The federal government has not been borrowing from the central bank under the IMF programme but it is now reluctant to give a legal cover to this temporary ban, in place since July 2019. Sources said that the IMF Mission Chief Ernest Rigo last week refused to accept this demand.
The ban on borrowing from the central bank has left the government at the mercy of commercial banks that in recent week have been demanding an interest rate that is significantly higher than the key policy rate of 7.25%.
The IMF is now expected to give its final position on the proposed new amendments. The government is running against time to achieve the goal of approval of $1 billion loan tranche by December 17.

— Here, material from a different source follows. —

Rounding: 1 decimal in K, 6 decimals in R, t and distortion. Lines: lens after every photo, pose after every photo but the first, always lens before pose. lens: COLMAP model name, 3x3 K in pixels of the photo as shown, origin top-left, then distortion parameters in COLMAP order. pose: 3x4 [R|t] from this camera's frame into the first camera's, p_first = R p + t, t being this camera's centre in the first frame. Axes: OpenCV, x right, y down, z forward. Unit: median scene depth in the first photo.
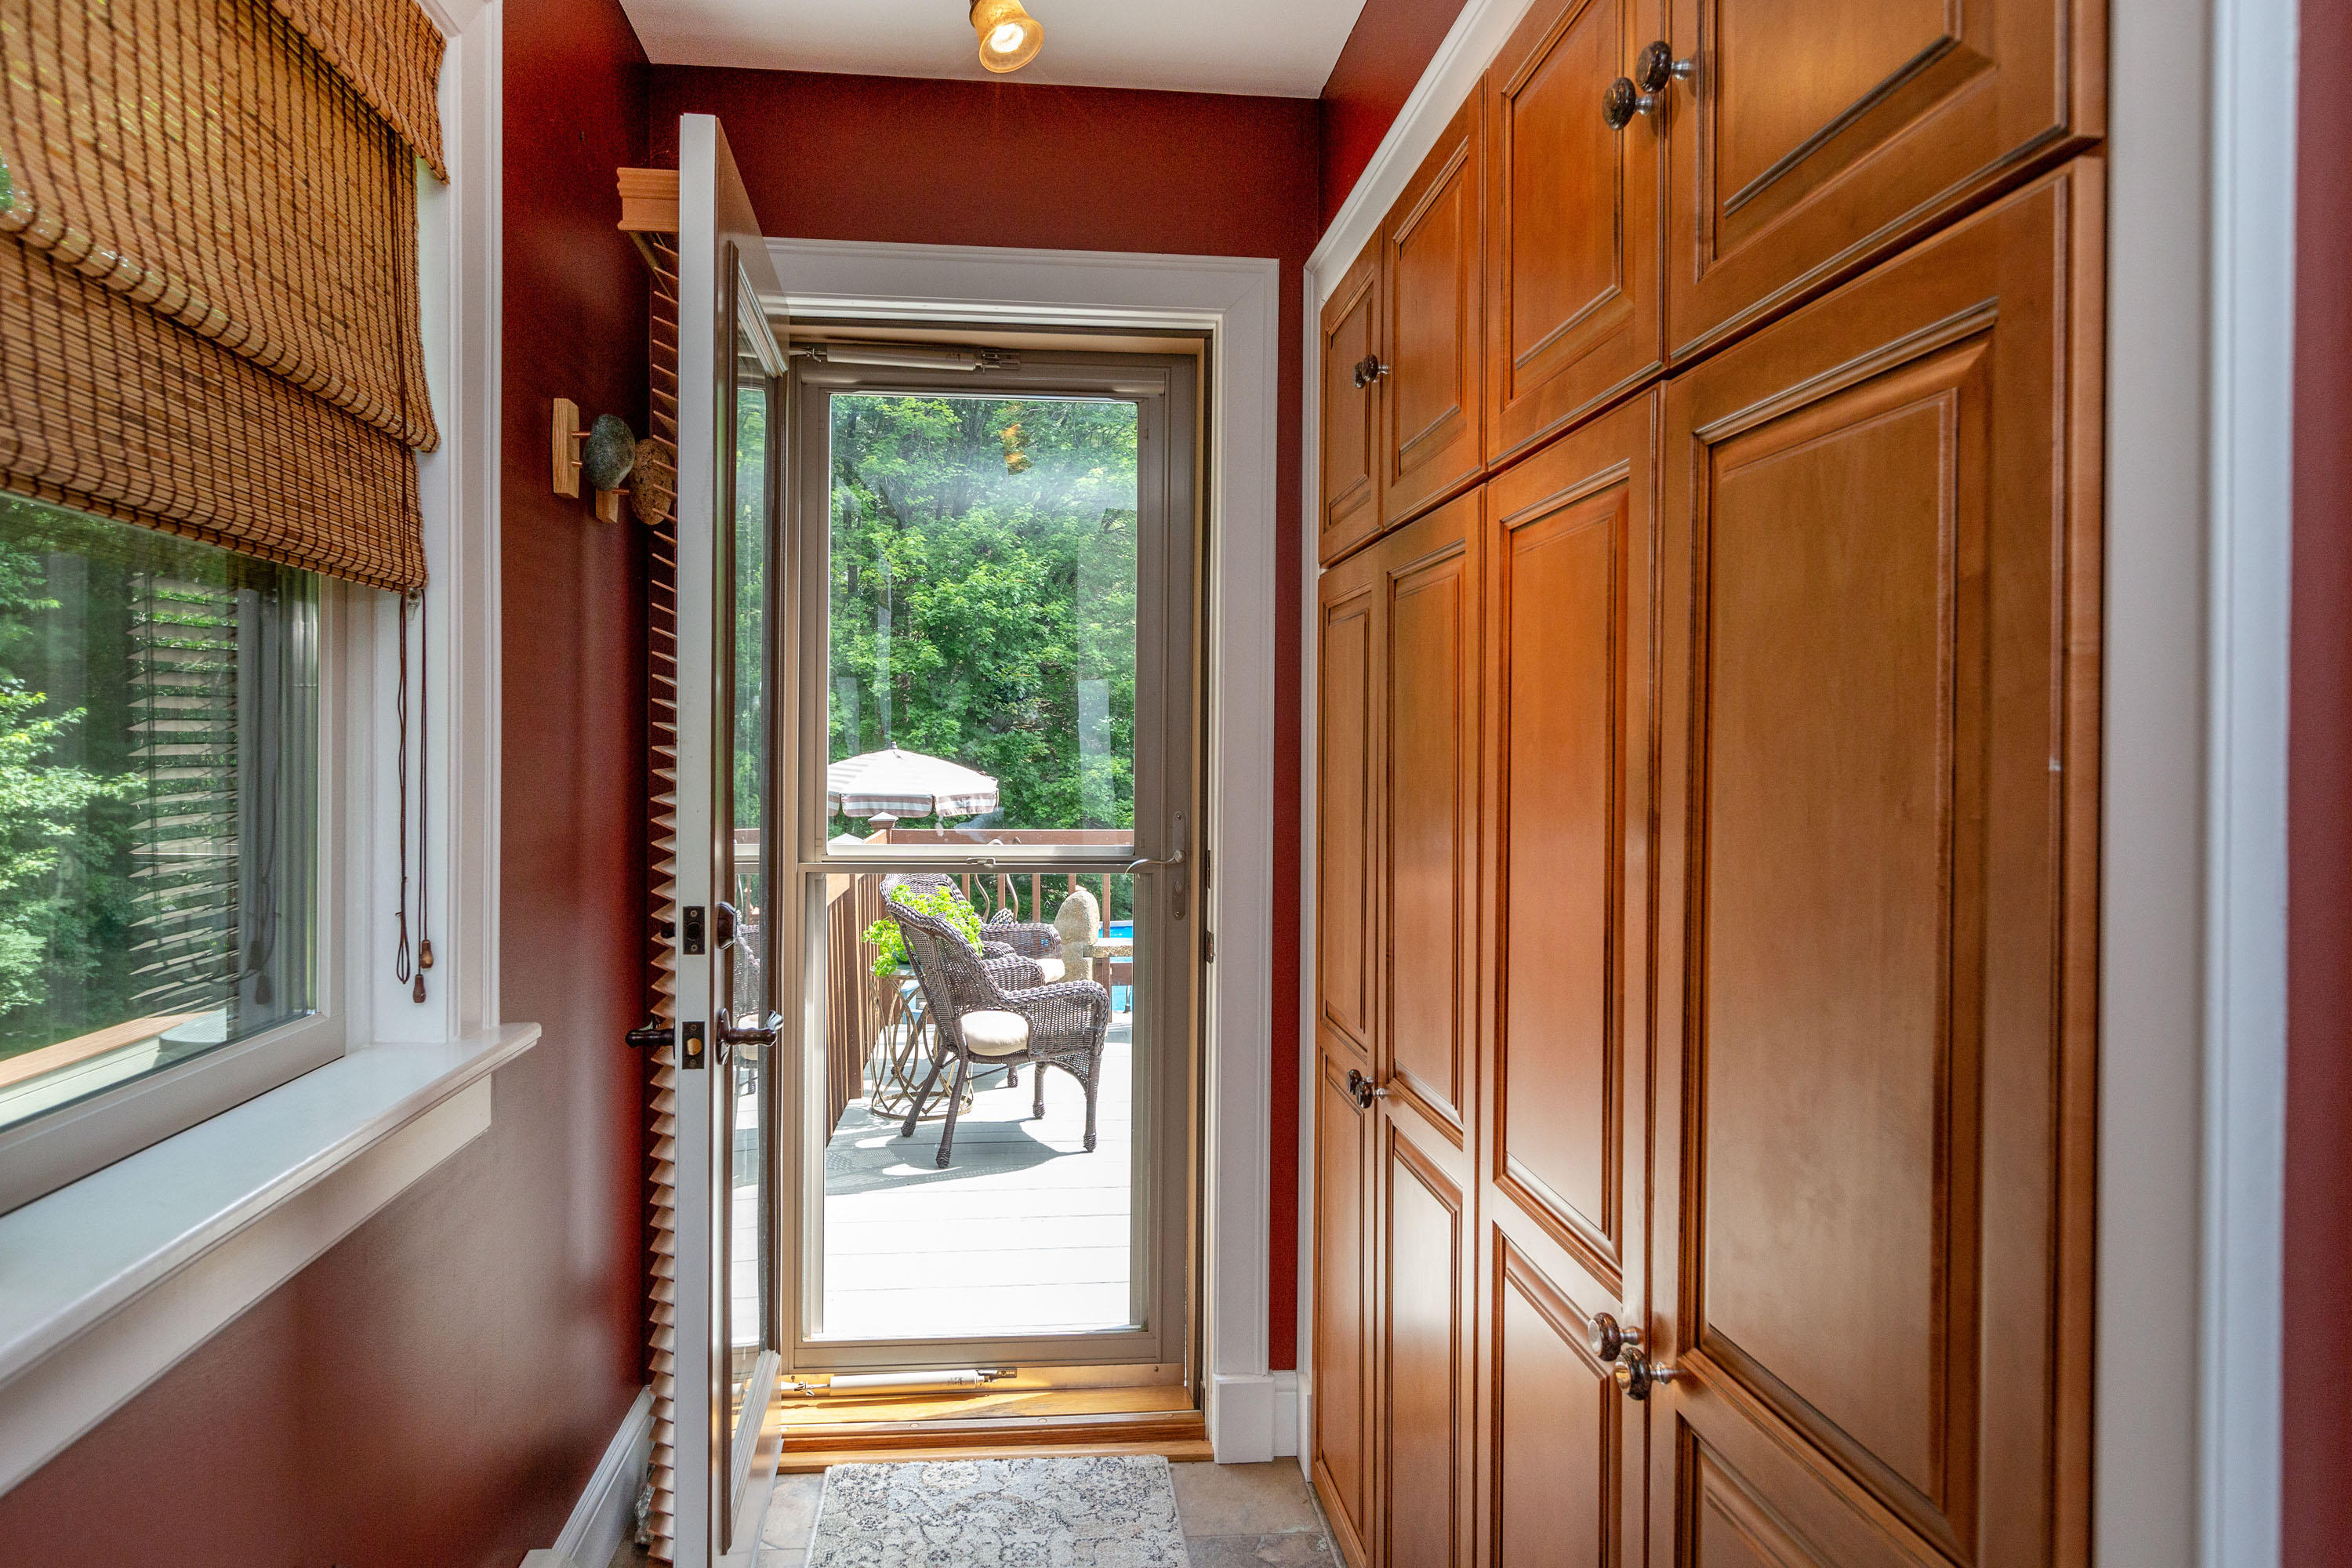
lens RADIAL K [[1566.5, 0, 1175.7], [0, 1566.5, 777.6], [0, 0, 1]] dist [0.000056, 0.000012]
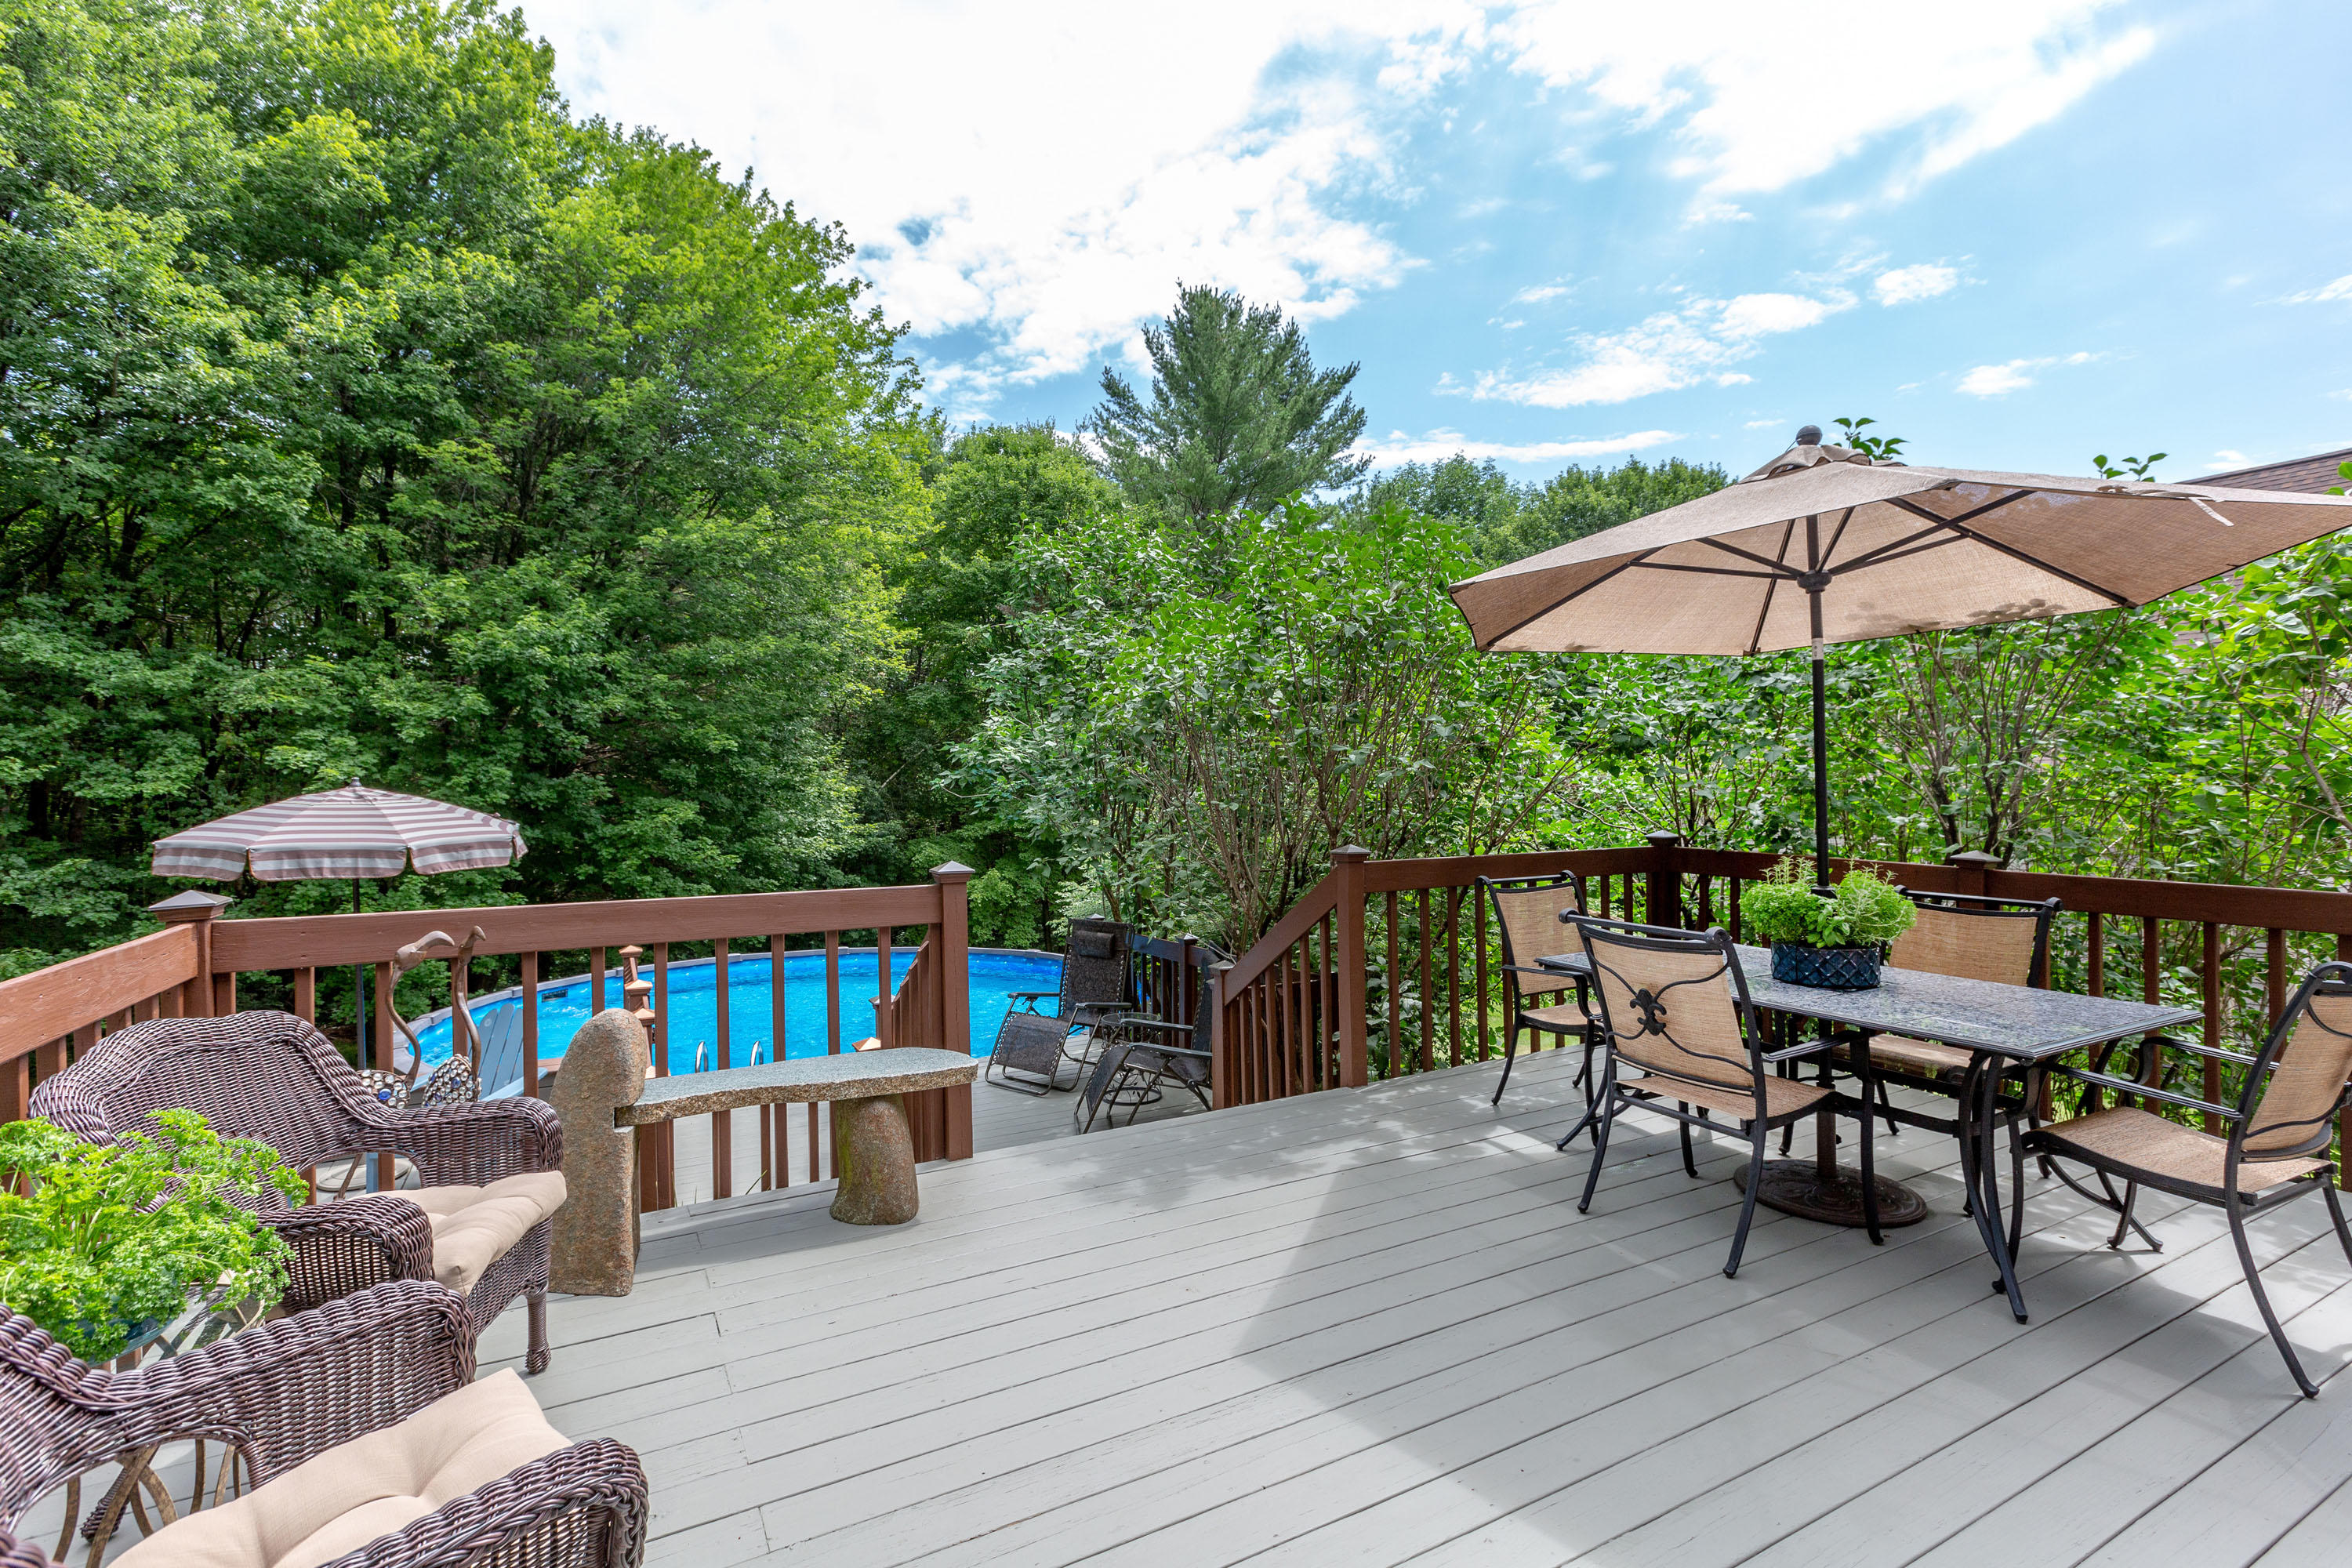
lens RADIAL K [[1066.7, 0, 1187.2], [0, 1066.7, 768.7], [0, 0, 1]] dist [0.004290, 0.000150]
pose [[0.919981, -0.007576, 0.391889, -0.006599], [0.023950, 0.999032, -0.036910, 0.001007], [-0.391230, 0.043342, 0.919272, 0.199939]]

Sources said government has showed its intention to retain the Monetary and Fiscal Policies
Coordination Board, which is an important statutory forum to align the monetary and fiscal policies of the country. As per the approved bill, the government had earlier agreed to abolish this board.
Sources said the government now also wanted to retain the finance secretary on the board of the central bank, which it earlier had agreed to withdraw.
The approval of the amendment bill was the condition that was hampering a deal between Pakistan and the IMF for $1 billion loan tranche, Tarin revealed last week.
Last week, the law minister had told the IMF about clauses that the federal cabinet had approved as part of attempts to give absolute autonomy without accountability but were unconstitutional provisions.
These are related to a mechanism for removal of the SBP governor, allowing him to appear before parliament by bypassing Finance Division, giving absolute immunity to the governor, and others from any kind of investigation and limiting parliament’s powers to amend the SBP law in the future.